After lunch we went to check out the Parliament building which is a dramatic building built right on the bank of the Danube river. Beyond was an island in the river that we briefly considered visiting, but in the end we thought we should still not push ourselves and instead did some shopping at a supermarket called Spar (pronounced, “Shpa”) on the way back to our hotel. We found some delicious-looking foie gras pate and a pomegranate flavored yogurt drink that really hit the spot – it was the best yogurt I’ve ever had.

Our hotel room was still not cleaned when we came back, and with all the bloody towels everywhere it looked like a murder scene. We asked for cleaning service, and then went down to the hotel bar to sit outside and people watch while we waited for the cleaning.
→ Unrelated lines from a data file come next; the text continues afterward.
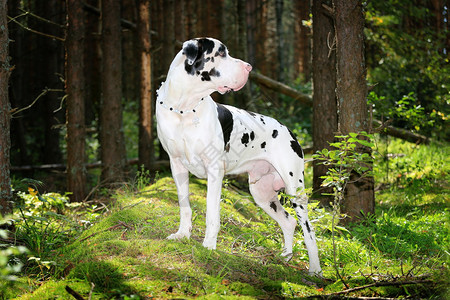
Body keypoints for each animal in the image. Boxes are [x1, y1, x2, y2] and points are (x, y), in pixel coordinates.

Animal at [156, 37, 322, 274]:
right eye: (220, 53)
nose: (249, 67)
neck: (183, 109)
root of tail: (289, 131)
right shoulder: (176, 165)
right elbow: (184, 206)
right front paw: (182, 234)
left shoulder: (215, 170)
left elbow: (212, 213)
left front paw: (209, 245)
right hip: (261, 193)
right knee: (288, 221)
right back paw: (286, 255)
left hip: (294, 189)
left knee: (309, 229)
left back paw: (315, 269)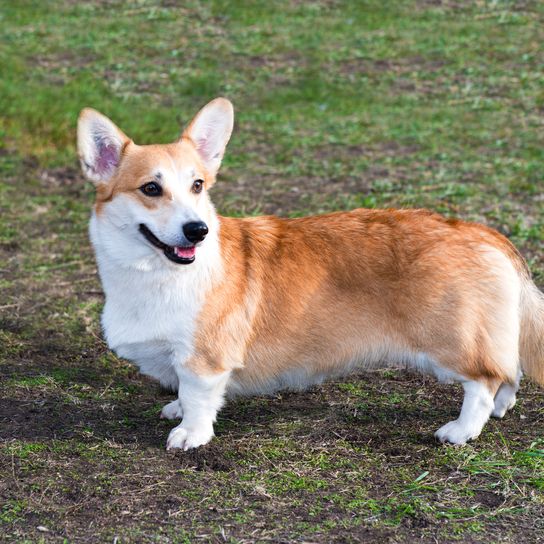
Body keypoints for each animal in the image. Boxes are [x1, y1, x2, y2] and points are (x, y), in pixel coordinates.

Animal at [77, 96, 544, 450]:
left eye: (198, 186)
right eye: (151, 188)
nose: (198, 230)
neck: (153, 274)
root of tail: (481, 232)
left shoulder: (204, 359)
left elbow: (197, 395)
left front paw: (189, 433)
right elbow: (181, 390)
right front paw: (176, 409)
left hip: (450, 343)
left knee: (485, 379)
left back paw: (460, 431)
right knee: (510, 372)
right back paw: (501, 409)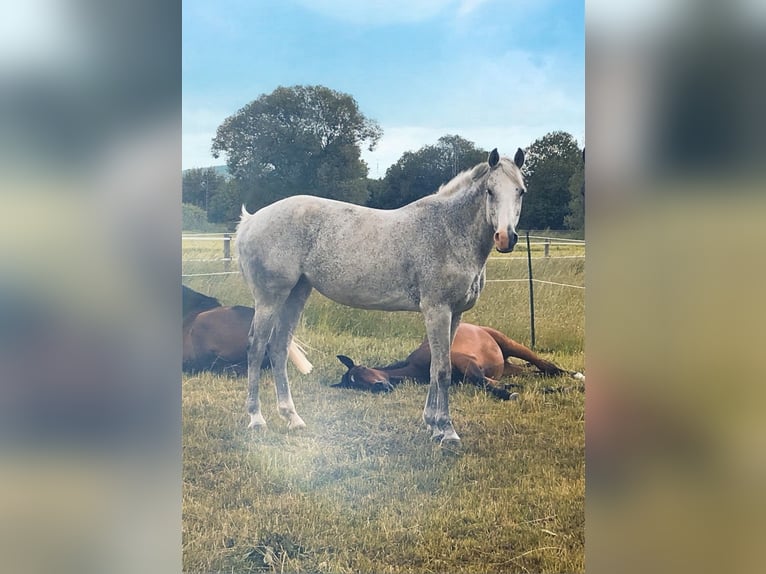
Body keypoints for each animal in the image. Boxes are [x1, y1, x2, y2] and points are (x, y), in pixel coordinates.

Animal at [238, 146, 528, 448]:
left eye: (521, 191)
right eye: (490, 191)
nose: (505, 238)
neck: (448, 231)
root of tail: (251, 221)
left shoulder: (455, 314)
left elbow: (435, 368)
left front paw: (432, 425)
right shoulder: (437, 310)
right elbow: (443, 371)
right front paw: (447, 432)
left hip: (296, 295)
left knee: (278, 348)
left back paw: (293, 418)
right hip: (270, 299)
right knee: (256, 348)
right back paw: (257, 419)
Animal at [334, 324, 584, 400]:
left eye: (362, 369)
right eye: (355, 384)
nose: (380, 386)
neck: (419, 366)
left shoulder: (467, 363)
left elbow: (481, 382)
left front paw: (506, 392)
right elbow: (484, 382)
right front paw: (508, 388)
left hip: (511, 344)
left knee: (546, 366)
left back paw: (575, 376)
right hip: (509, 368)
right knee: (536, 373)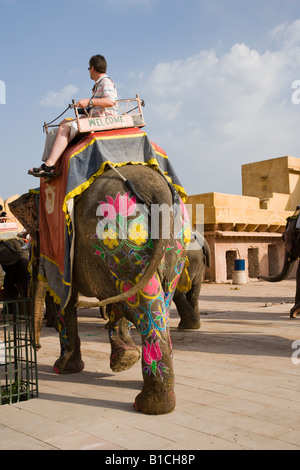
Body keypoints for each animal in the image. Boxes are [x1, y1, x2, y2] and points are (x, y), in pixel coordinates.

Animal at [11, 163, 192, 414]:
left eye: (35, 246)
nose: (36, 347)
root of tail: (156, 187)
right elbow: (114, 302)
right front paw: (124, 358)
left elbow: (66, 300)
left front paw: (63, 368)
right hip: (173, 245)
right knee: (159, 299)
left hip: (119, 236)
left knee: (145, 303)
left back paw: (148, 405)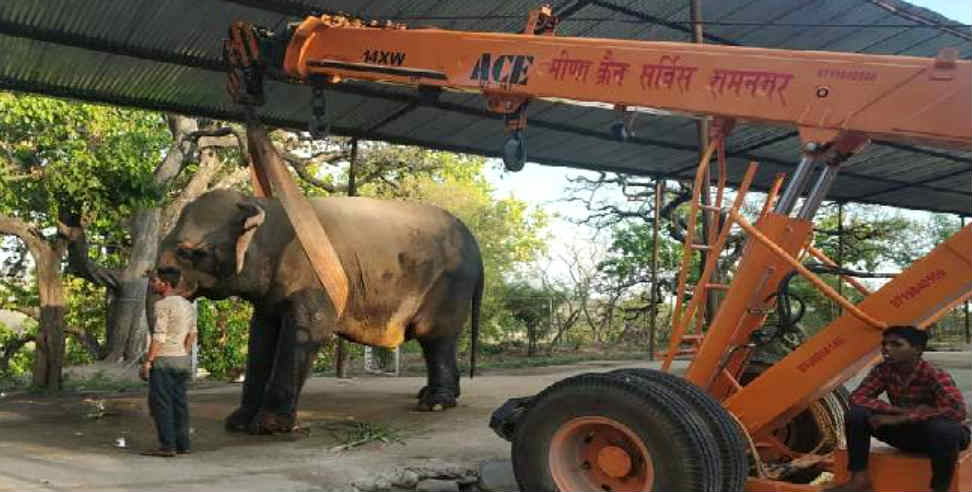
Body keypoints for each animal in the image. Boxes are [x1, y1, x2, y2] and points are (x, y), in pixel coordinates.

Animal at [152, 190, 482, 432]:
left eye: (192, 252)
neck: (265, 206)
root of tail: (475, 245)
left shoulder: (315, 278)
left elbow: (310, 329)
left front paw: (268, 427)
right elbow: (262, 333)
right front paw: (237, 422)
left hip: (450, 285)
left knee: (435, 337)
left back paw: (434, 404)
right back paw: (433, 396)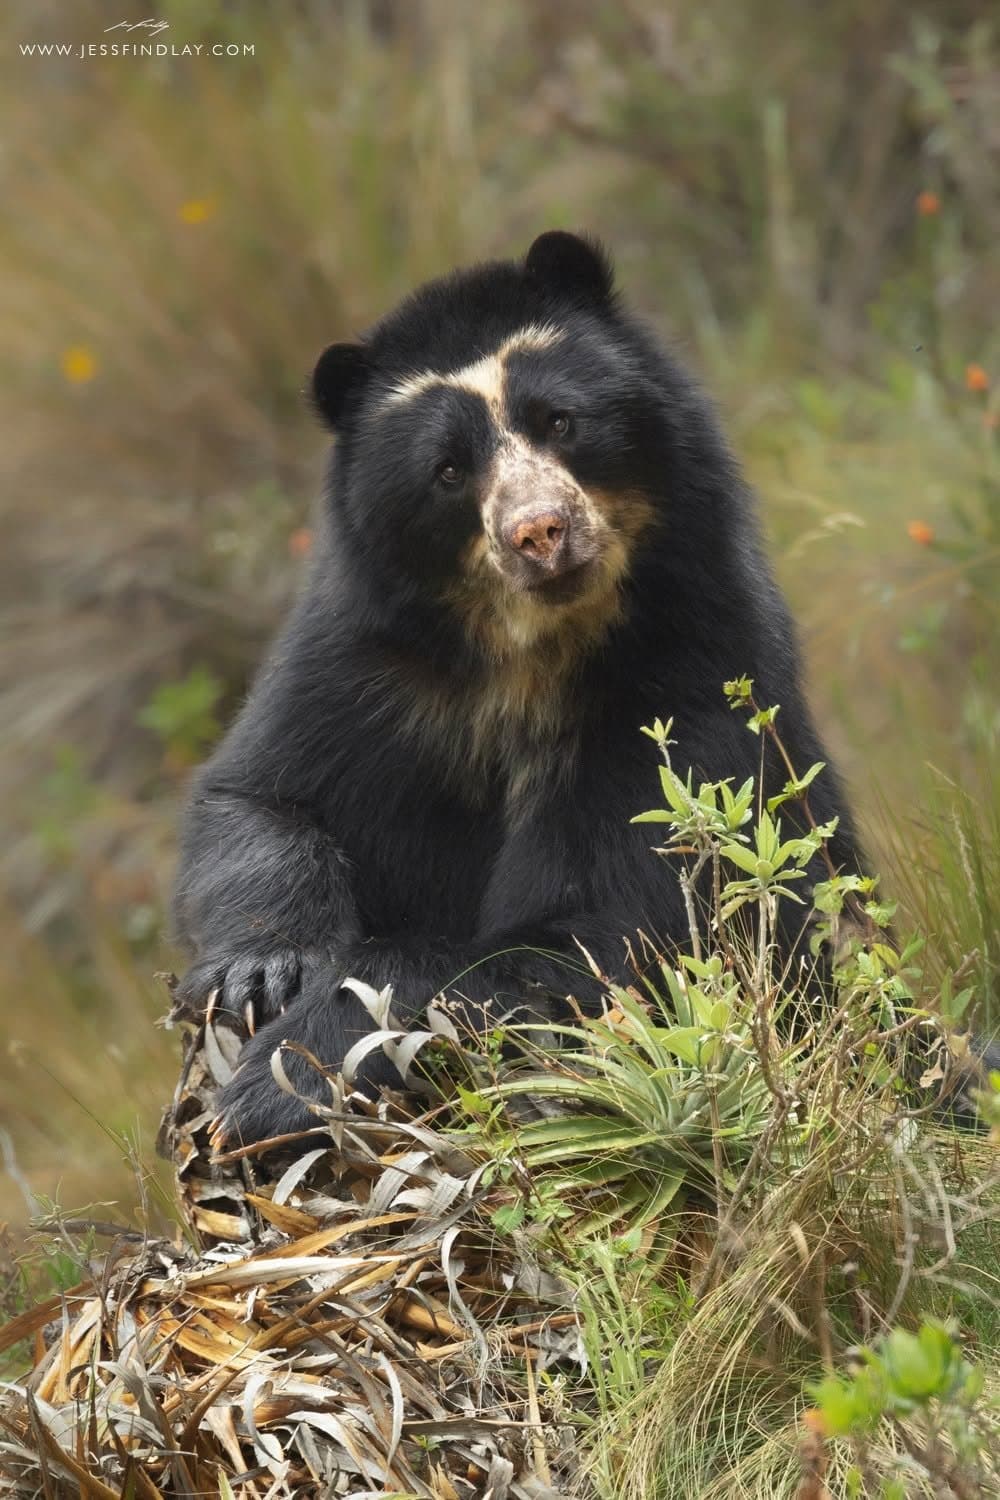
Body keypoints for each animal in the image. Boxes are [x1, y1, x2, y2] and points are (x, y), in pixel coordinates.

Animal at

Later in the afternoon we were feeling a little ambitious, so we walked across the famous Chain Bridge and up the hill to see the Matyas Temple and Fisherman’s Bastion. This temple overlooks the northwest Buda side of the river, and from our hotel it looked quite dramatic. Unfortunately when we got up there it was surrounded by hordes of tourists. Right next to the temple (and I mean it – right next to it) was a Starbucks built into the base of a Hilton Hotel. You couldn’t even take a picture of the temple without getting some part of Starbucks or Hilton in there. I was wondering how that arrangement came to be. Still, the view from up there back across to the Pest side of the city was quite nice, and we enjoyed it for a while before heading back to our hotel.

Finally, in the evening we walked back to St. Stephen’s Basilica to take some more pictures and look around inside. There were a lot of people there, but the interior was quiet as there was a service going on at the time. I really liked the interior, even though it was a bit on the gaudy side. Once you see the Vatican every cathedral is kind of on a sliding scale downwards, but this was better than I expected.

We ate dinner just down the street from the Basilica at a place called Arumu Bistro. Our first choice restaurant for dinner was on summer break (again!) but this turned out to be a pretty good alternative. We sat outside on their terrace and had an appetizer of fried goat cheese crusted with almonds on a green salad. Our main courses turned out to be on the heavy side. Kuniko had a monster plate with four big pieces of foie gras on mashed potatoes with pears and a Tokaji wine sauce. I went with grilled duck breast on porcini mushroom risotto. Kuniko really wanted to have foie gras in Hungary and I think the four big pieces were enough and then some. After dinner I had a glass of Oremus Tokaji Azu, which was on my list of wines to try in Hungary. It was an excellent example of dessert wine – Kuniko and I shared the glass and really enjoyed the experience.

We usually don’t eat very much meat, but at most of the restaurants we visited this trip they served mainly meat as a main dish. I think it was slowing us down a little bit, so we tried to make up for it by walking a little bit more than usual. After dinner we walked around the riverside taking pictures of the scenery at night, and it was cool enough that we even stopped at H&M to buy some warmer clothes for the rest of the trip – we were only heading north from here.

Back at the hotel I checked our iPhone pedometer, and it said we walked over 40,000 steps during the day. It was a new record for me, and hard to believe that I had spent the previous day just getting medical care. Tomorrow would be our last day in Budapest, and there was still Buda castle to conquer, so more exercise was ahead of us. Time for bed!